Friday, January 11, 2013

Brush Clearing, Before and After

     I love to look at the dramatic difference in a habitat before and after we've cleared brush. This site on Rocky Dell Road in Middleton is an overgrown hill prairie which we are restoring to a savanna condition.

     This site is unique in that it sits right at the very edge of where the glacier stopped its advanced about 21,000 years ago and started melting back towards the arctic. On this site we see both limestone bedrock and glacial erratics, stones carried here by the glacier. On the right side of the "after" image you can see two granite stones that were dragged here by the glacier from the Canada. Also in the "after" image, dead center, you can barely make out a large rock-outcropping in the distance. This beautiful hunk of limestone bedrock, about 6' tall, was completely obscured from all directions by the brush!

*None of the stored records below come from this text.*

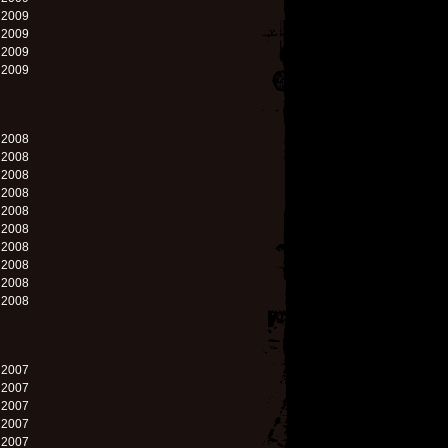
. 2009
. 2009
. 2009
. 2009
. 2008
. 2008
. 2008
. 2008
. 2008
. 2008
. 2008
. 2008
. 2008
. 2008
. 2007
. 2007
. 2007
. 2007
. 2007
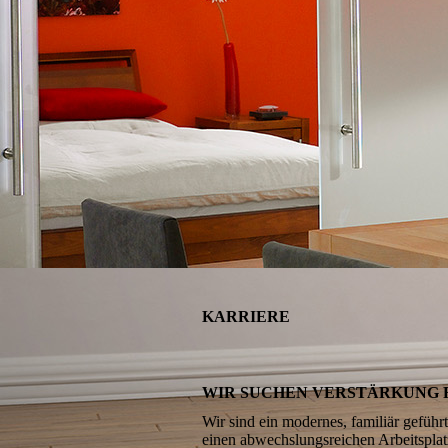
KARRIERE
WIR SUCHEN VERSTÄRKUNG 
Wir sind ein modernes, familiär gefüh
einen abwechslungsreichen Arbeitspla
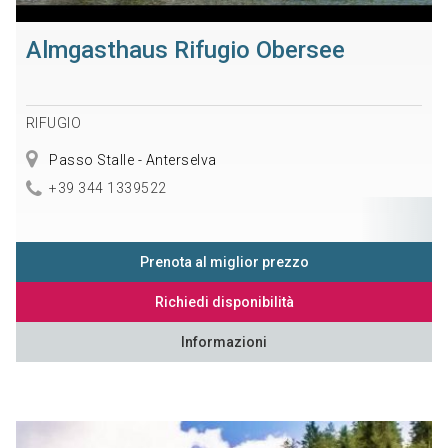
Almgasthaus Rifugio Obersee
RIFUGIO
Passo Stalle - Anterselva
+39 344 1339522
Prenota al miglior prezzo
Richiedi disponibilità
Informazioni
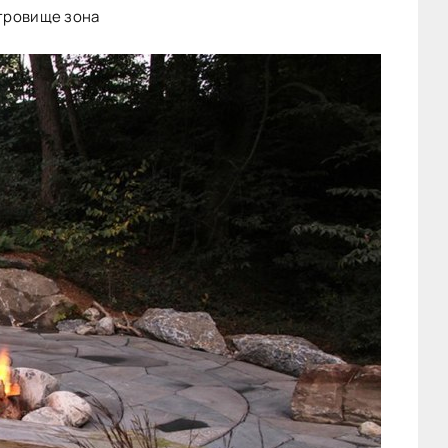
тровище зона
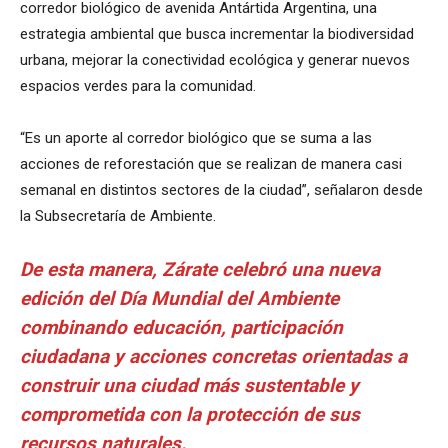
corredor biológico de avenida Antártida Argentina, una
estrategia ambiental que busca incrementar la biodiversidad
urbana, mejorar la conectividad ecológica y generar nuevos
espacios verdes para la comunidad.
“Es un aporte al corredor biológico que se suma a las
acciones de reforestación que se realizan de manera casi
semanal en distintos sectores de la ciudad”, señalaron desde
la Subsecretaría de Ambiente.
De esta manera, Zárate celebró una nueva
edición del Día Mundial del Ambiente
combinando educación, participación
ciudadana y acciones concretas orientadas a
construir una ciudad más sustentable y
comprometida con la protección de sus
recursos naturales.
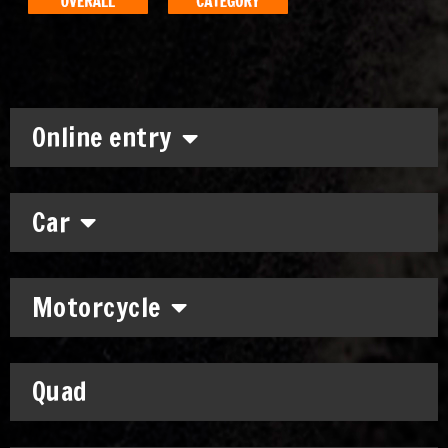
Online entry
Car
Motorcycle
Quad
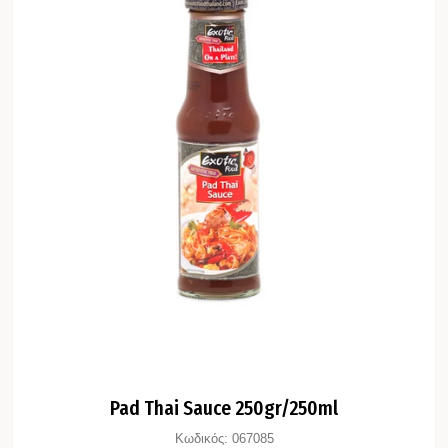
Pad Thai Sauce 250gr/250ml
Κωδικός:
067085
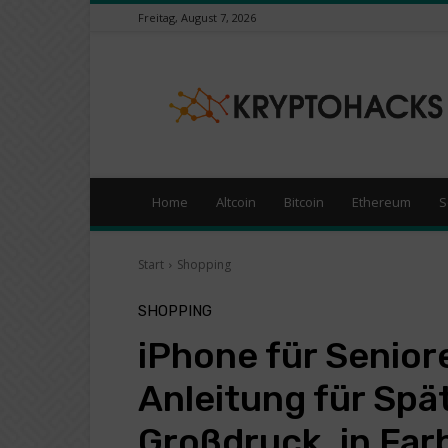
Freitag, August 7, 2026
KryptoHacks
–
Kryptowährungen
/
Börsen
News
Portal
Home
Altcoin
Bitcoin
Ethereum
S
Start
Shopping
SHOPPING
iPhone für Senior
Anleitung für Spät
Großdruck, in Far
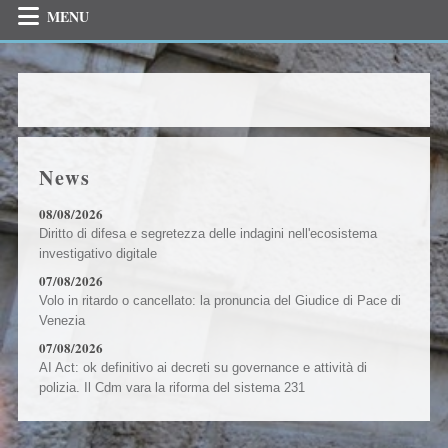
MENU
News
08/08/2026
Diritto di difesa e segretezza delle indagini nell'ecosistema
investigativo digitale
07/08/2026
Volo in ritardo o cancellato: la pronuncia del Giudice di Pace di
Venezia
07/08/2026
AI Act: ok definitivo ai decreti su governance e attività di
polizia. Il Cdm vara la riforma del sistema 231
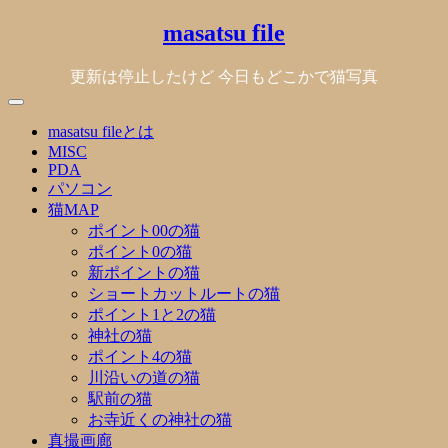
Skip
masatsu file
to
content
更新は停止したけど 今日もどこかで猫写真
masatsu fileとは
MISC
PDA
パソコン
猫MAP
ポイント00の猫
ポイント0の猫
新ポイントの猫
ショートカットルートの猫
ポイント1と2の猫
神社の猫
ポイント4の猫
川沿いの道の猫
駅前の猫
お寺近くの神社の猫
真撮画廊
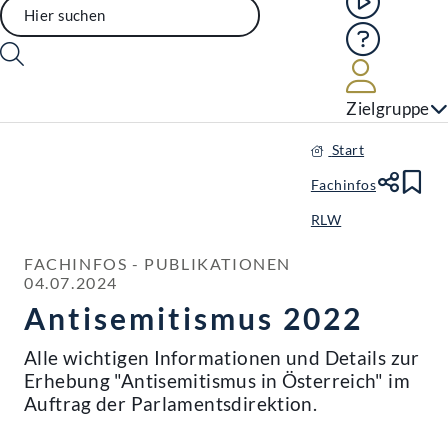
Hilfe
Benutze
Zielgruppe
Start
Fachinfos
Te
Le
RLW
FACHINFOS - PUBLIKATIONEN

04.07.2024
Antisemitismus 2022
Alle wichtigen Informationen und Details zur
Erhebung "Antisemitismus in Österreich" im
Auftrag der Parlamentsdirektion.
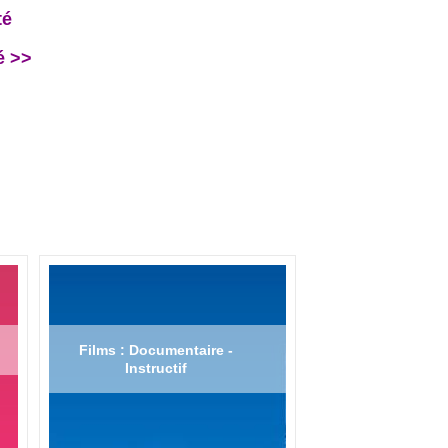
té
é >>
Films : Documentaire -
Instructif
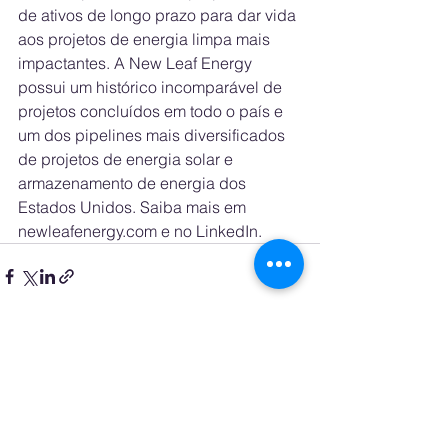
de ativos de longo prazo para dar vida 
aos projetos de energia limpa mais 
impactantes. A New Leaf Energy 
possui um histórico incomparável de 
projetos concluídos em todo o país e 
um dos pipelines mais diversificados 
de projetos de energia solar e 
armazenamento de energia dos 
Estados Unidos. Saiba mais em 
newleafenergy.com e no LinkedIn.
See All
Recent Posts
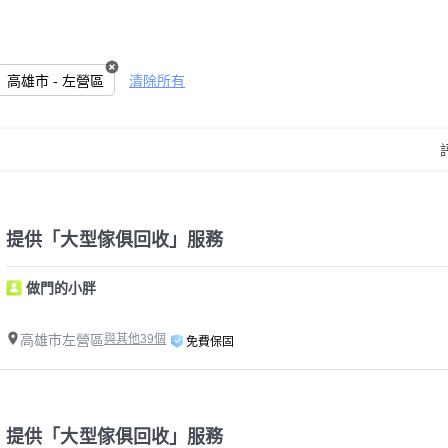
高雄市 - 左營區
清除所有
提供「大型傢俱回收」服務
做門的小胖
高雄市左營區
與其他39個
免費保固
提供「大型傢俱回收」服務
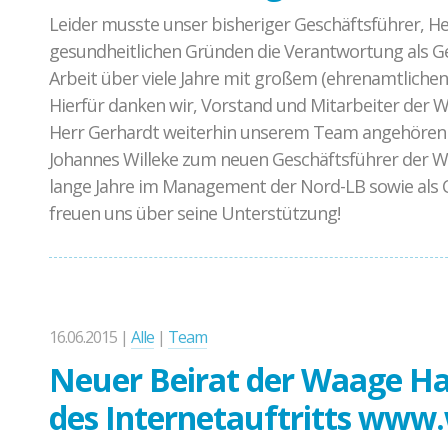
Leider musste unser bisheriger Geschäftsführer, He
gesundheitlichen Gründen die Verantwortung als Ge
Arbeit über viele Jahre mit großem (ehrenamtlichen
Hierfür danken wir, Vorstand und Mitarbeiter der Wa
Herr Gerhardt weiterhin unserem Team angehören w
Johannes Willeke zum neuen Geschäftsführer der W
lange Jahre im Management der Nord-LB sowie als C
freuen uns über seine Unterstützung!
16.06.2015 |
Alle
|
Team
Neuer Beirat der Waage Ha
des Internetauftritts www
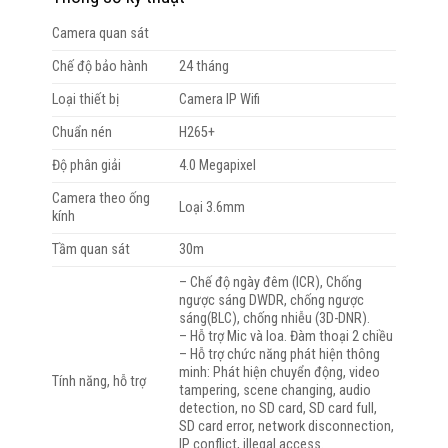
Camera quan sát
Chế độ bảo hành
24 tháng
Loại thiết bị
Camera IP Wifi
Chuẩn nén
H265+
Độ phân giải
4.0 Megapixel
Camera theo ống
Loại 3.6mm
kính
Tầm quan sát
30m
– Chế độ ngày đêm (ICR), Chống
ngược sáng DWDR, chống ngược
sáng(BLC), chống nhiễu (3D-DNR).
– Hỗ trợ Mic và loa. Đàm thoại 2 chiều
– Hỗ trợ chức năng phát hiện thông
minh: Phát hiện chuyển động, video
Tính năng, hỗ trợ
tampering, scene changing, audio
detection, no SD card, SD card full,
SD card error, network disconnection,
IP conflict, illegal access.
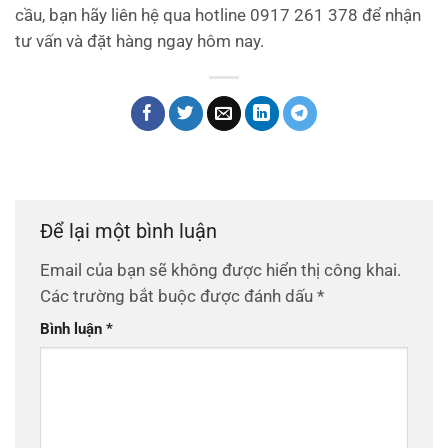
cầu, bạn hãy liên hệ qua hotline 0917 261 378 để nhận
tư vấn và đặt hàng ngay hôm nay.
Để lại một bình luận
Email của bạn sẽ không được hiển thị công khai.
Các trường bắt buộc được đánh dấu
*
Bình luận
*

Click on the photos for a full-sized image!
 
     The difference you see between these photos is 2 days of work for a crew of 4. We are completely removing all of the exotic invasive buckthorn and honeysuckle as well as aggressive natives like sumac, prickly ash and raspberries. The biggest problem on this site are the eastern red cedars, which, though native, is well known to invade unmaintained hill prairies. A few scattered red cedars probably lived in places like that bedrock outcropping where fire couldn't get to them (there is one living right on top of the outcropping now). However, over the past 50-150 years, in the absence of fire and grazing they are able to spread rapidly across the hill prairie. All of the cedars we have cut down so far have been less than 40 years old, which makes me think that the last time this area was grazed was in the early 1970's. Or perhaps the old farmers maintained the area with spring burns up until this time to encourage a rapid green-up in the spring for grazing fodder. We are clearing about 95% of the red cedar on this site, but leaving a few for aesthetic reasons at the request of the current land owners.

     Note also that many of the trees you see are girdled but left standing. This saves time, effort and money and also provides habitat for wildlife including a variety of insects, red-headed woodpeckers, bluebirds and other cavity nesters. We girdled or cut down all of the elm, walnut and black cherry in this area. Even though these are native species with value for wildlife, they are not a 'natural' part of this habitat type. Furthermore, we actually cut and girdled about 50% of the northern pin oak, bur oak and shagbark hickories! In most places on the landscape there are no young oaks at all. Here, there were too many, a special place indeed! By clearing some of the oaks we not only increase the light reaching the prairie plants on the ground layer, we also give the remaining oaks more growing space so they can grow faster and be healthier. We may clear more trees in the future as the restoration of this area progresses, but I always think its best to be cautious in our approach to tree thinning.

     There are many diamonds in the rough out there in the landscape like this, ready to be restored. In particular you can see a number of hill prairie remnants along the bluffs in the Black Earth Creek Watershed where this site is located. We must act soon to restore these small fragments of our prairie heritage before the prairie flora and fauna are completely lost under the shade of dense brush. Tom and Kathy Brock have had tremendous success at this at Pleasant Valley Conservancy, and so can you! Don't have your own bluff to work on? Join The Prairie Enthusiasts for their workdays, sites like Mazomainie Bluff can use all the volunteer help they can get!